Mesquite grills, fresh herbs and vegetables and ingredients such as cilantro are now common fare at New York restaurants. “California cuisine is now part of the fabric of New York eating,” says Wolf.

Increasingly, L.A.’s fashion world is gaining respect, and influence, on the East Coast. Department stores are carrying more and more clothing lines by California designers. In April, Bloomingdale’s will launch a two-month-long celebration of California, complete with a kickoff dinner created by Puck.

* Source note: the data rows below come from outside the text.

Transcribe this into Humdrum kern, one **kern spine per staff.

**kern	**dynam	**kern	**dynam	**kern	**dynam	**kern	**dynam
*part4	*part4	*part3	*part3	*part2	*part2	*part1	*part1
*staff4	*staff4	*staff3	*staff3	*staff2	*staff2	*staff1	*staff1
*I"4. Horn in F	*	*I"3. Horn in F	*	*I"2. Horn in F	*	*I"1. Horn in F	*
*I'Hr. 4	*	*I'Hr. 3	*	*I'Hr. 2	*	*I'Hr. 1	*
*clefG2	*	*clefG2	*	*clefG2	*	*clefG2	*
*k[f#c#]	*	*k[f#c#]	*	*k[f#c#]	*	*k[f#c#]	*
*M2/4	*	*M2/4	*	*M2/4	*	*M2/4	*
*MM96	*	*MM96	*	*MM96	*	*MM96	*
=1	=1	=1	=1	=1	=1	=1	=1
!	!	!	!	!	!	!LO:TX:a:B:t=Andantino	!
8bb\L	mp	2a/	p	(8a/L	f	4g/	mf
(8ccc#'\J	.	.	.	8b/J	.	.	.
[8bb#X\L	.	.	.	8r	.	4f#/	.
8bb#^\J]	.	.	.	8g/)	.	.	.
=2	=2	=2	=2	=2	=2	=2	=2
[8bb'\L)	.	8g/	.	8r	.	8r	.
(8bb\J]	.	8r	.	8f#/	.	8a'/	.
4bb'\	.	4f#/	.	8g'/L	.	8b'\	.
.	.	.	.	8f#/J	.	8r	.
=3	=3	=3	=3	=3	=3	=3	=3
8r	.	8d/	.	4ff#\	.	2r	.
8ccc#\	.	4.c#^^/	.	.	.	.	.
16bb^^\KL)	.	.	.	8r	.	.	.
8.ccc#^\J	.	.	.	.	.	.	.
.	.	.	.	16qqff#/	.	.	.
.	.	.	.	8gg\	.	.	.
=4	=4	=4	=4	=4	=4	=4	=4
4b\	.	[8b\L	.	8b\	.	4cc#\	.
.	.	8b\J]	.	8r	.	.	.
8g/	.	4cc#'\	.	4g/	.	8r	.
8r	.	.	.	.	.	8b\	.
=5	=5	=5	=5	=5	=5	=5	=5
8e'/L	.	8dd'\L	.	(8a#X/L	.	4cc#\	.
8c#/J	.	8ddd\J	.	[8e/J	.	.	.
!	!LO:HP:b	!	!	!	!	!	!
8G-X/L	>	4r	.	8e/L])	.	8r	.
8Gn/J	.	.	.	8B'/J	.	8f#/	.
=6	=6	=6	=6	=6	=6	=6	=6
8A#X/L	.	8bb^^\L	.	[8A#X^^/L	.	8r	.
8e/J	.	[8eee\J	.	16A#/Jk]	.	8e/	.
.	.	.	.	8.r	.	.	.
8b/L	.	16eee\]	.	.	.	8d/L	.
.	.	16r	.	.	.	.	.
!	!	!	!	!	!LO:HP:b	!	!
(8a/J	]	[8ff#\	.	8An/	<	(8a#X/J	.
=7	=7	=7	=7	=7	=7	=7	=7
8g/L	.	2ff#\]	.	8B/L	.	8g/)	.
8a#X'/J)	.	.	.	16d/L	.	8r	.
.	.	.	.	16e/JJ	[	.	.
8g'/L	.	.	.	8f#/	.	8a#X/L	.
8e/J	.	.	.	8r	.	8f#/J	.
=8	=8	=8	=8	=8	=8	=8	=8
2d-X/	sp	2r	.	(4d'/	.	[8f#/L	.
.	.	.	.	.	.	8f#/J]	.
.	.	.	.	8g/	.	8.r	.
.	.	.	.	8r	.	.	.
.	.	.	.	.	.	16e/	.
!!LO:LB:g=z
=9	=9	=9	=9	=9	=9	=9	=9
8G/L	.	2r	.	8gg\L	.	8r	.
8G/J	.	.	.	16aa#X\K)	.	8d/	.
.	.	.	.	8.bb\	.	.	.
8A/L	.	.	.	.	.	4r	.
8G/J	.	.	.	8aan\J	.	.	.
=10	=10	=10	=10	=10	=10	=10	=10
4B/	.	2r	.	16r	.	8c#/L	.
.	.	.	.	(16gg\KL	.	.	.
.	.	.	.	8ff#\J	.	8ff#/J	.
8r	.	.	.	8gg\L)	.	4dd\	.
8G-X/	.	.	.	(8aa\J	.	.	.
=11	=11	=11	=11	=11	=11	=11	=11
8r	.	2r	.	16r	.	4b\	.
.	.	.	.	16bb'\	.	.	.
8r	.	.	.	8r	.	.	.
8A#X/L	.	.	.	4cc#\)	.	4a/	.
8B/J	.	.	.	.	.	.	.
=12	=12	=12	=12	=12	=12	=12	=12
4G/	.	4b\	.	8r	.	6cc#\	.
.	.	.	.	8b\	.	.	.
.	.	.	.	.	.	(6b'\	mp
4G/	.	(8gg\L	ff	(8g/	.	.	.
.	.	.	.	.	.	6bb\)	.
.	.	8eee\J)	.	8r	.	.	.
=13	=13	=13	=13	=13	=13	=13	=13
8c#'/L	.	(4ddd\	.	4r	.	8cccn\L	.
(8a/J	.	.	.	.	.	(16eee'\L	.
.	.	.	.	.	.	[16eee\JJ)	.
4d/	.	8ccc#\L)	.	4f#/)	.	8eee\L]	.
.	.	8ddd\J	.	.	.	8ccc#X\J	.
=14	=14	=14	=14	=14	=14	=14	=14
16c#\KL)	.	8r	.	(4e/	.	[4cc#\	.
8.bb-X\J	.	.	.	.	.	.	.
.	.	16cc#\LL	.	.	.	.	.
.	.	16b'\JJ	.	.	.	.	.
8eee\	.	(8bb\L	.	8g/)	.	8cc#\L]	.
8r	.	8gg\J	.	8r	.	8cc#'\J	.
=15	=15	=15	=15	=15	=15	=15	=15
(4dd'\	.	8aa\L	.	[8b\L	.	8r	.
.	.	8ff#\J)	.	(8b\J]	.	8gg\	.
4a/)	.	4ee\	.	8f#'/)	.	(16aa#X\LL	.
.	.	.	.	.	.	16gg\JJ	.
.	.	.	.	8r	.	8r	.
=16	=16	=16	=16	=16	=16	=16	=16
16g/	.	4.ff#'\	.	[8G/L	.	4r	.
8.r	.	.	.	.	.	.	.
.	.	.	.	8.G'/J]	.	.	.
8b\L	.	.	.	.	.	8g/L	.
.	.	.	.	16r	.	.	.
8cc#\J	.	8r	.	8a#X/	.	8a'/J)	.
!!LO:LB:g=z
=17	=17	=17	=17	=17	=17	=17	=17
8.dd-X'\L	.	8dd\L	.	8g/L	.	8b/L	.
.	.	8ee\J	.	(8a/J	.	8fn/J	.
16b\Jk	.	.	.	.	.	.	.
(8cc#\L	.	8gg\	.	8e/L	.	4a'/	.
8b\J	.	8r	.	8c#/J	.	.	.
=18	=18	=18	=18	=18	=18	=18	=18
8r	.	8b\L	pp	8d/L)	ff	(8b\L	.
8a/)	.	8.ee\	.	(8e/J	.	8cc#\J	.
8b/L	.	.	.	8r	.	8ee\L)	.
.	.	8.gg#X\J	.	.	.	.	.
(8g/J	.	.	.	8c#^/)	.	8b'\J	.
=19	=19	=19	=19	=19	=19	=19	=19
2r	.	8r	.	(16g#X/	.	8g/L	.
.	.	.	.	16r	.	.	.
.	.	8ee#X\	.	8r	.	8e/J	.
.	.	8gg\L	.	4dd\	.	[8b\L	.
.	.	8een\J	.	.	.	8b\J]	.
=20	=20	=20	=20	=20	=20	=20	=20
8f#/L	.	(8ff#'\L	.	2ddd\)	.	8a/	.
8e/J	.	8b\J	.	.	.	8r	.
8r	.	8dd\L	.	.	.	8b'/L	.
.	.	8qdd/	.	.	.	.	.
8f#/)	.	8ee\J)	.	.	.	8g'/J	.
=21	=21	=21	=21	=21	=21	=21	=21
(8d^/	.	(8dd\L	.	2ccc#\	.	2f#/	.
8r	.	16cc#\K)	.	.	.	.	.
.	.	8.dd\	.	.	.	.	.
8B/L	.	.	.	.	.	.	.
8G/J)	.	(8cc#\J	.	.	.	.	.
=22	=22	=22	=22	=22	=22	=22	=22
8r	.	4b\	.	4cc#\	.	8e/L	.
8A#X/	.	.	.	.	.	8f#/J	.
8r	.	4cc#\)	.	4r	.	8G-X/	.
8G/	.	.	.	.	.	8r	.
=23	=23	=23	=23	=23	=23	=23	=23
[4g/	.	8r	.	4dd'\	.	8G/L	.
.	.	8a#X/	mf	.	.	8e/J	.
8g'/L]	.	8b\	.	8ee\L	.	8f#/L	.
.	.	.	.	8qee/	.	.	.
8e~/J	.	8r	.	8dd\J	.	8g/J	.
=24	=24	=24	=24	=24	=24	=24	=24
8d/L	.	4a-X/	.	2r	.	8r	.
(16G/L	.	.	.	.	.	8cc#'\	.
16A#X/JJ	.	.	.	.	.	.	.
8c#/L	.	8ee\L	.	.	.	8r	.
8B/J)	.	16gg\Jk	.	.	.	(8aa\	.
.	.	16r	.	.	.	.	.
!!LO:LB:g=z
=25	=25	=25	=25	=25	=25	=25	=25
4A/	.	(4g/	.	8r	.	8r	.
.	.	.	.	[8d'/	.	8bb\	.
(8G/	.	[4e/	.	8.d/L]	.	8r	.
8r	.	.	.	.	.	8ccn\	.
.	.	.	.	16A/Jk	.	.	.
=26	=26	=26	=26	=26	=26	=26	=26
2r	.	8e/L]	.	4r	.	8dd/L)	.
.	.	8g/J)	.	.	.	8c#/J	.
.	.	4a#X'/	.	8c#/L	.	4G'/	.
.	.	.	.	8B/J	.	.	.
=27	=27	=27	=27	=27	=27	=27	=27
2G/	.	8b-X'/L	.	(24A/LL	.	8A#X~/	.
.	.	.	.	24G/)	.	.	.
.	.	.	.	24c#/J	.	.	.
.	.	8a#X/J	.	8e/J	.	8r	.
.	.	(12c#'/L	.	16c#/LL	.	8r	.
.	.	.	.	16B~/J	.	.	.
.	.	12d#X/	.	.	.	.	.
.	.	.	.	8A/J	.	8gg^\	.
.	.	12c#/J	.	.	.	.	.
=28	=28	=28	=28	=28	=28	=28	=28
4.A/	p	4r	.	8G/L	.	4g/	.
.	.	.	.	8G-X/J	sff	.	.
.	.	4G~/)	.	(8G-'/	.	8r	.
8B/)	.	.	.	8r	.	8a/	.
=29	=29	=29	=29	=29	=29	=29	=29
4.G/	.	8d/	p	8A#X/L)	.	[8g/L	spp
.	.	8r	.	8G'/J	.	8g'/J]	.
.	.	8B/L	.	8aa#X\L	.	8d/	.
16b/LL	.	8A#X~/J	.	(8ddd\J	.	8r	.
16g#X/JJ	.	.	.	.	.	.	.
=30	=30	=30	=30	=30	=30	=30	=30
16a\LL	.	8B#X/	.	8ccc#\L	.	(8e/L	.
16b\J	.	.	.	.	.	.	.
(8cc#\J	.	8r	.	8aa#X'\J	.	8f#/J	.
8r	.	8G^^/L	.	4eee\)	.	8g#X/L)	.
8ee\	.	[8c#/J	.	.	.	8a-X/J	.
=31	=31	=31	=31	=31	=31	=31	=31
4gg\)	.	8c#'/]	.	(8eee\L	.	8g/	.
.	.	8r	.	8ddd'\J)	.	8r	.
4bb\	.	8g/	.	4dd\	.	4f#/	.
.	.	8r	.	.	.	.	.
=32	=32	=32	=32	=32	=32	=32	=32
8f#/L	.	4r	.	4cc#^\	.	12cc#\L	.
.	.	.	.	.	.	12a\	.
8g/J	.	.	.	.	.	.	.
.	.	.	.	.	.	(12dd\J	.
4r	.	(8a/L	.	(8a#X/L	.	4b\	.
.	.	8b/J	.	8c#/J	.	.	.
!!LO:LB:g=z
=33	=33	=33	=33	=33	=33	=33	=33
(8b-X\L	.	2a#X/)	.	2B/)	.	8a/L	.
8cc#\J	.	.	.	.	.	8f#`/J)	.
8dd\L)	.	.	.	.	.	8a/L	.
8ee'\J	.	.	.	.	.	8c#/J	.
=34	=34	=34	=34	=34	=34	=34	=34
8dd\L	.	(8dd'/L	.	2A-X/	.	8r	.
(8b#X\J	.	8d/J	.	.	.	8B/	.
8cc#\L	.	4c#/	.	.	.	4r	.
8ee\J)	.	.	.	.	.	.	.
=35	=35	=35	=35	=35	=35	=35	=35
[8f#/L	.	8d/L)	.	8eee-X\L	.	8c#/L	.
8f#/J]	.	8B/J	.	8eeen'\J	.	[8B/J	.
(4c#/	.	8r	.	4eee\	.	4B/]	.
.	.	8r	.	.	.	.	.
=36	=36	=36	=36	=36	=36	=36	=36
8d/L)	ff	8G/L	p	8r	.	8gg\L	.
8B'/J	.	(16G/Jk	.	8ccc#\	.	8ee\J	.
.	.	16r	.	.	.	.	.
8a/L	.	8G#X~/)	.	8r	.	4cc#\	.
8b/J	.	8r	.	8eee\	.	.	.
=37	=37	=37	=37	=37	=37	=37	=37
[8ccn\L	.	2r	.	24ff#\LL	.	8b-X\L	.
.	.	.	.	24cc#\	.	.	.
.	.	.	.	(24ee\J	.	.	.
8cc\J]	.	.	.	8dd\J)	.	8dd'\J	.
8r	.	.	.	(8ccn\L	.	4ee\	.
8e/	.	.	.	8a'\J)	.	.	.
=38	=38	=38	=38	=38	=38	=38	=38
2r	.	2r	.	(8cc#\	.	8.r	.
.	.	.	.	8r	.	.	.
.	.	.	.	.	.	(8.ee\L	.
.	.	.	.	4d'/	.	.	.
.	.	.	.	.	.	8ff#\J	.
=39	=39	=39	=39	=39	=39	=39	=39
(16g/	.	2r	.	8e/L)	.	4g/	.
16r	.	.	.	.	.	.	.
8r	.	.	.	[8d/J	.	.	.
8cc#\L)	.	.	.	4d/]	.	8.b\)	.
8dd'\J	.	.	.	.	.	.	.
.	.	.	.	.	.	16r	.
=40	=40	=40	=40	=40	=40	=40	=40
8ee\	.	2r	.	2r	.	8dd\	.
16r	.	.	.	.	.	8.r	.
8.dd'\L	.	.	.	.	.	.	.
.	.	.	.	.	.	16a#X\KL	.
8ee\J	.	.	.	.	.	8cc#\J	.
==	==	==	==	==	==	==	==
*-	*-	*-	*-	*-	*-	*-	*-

The Men’s Fashion Assn. held one of its national press shows here for the first time last year and plans a second one this month. “It has changed so dramatically over the past two years,” the association’s Julian says of the city’s fashion business.

Young women showed up on Melrose Avenue wearing black stretch biking shorts, black blazers and pumps; it didn’t take long, Julian says, for that style to become the rage in New York. More lasting influences can also be found: Dressy sportswear with a soft construction and fabrics such as washed silk can be traced to L.A., Julian says.

L.A.’s influence over East Coast fashion is centralized at the lower end of the price spectrum: racks of colorful jams, fluorescent and black neoprene surfwear by Body Glove and pastel T-shirts that are popular in stores throughout New York.

“Body Glove is getting more and more popular,” says Kalman Ruttenstein, senior vice president/fashion direction at Bloomingdale’s. “I saw a lot of it last summer in the shops on Martha’s Vineyard.” But you don’t need to go to the ruling class’s favorite vacation spot to see the influence of L.A. style: A group of inner-city Brooklyn high school basketball players, featured recently on “60 Minutes,” was wearing--guess what? Not gym shorts, but jams.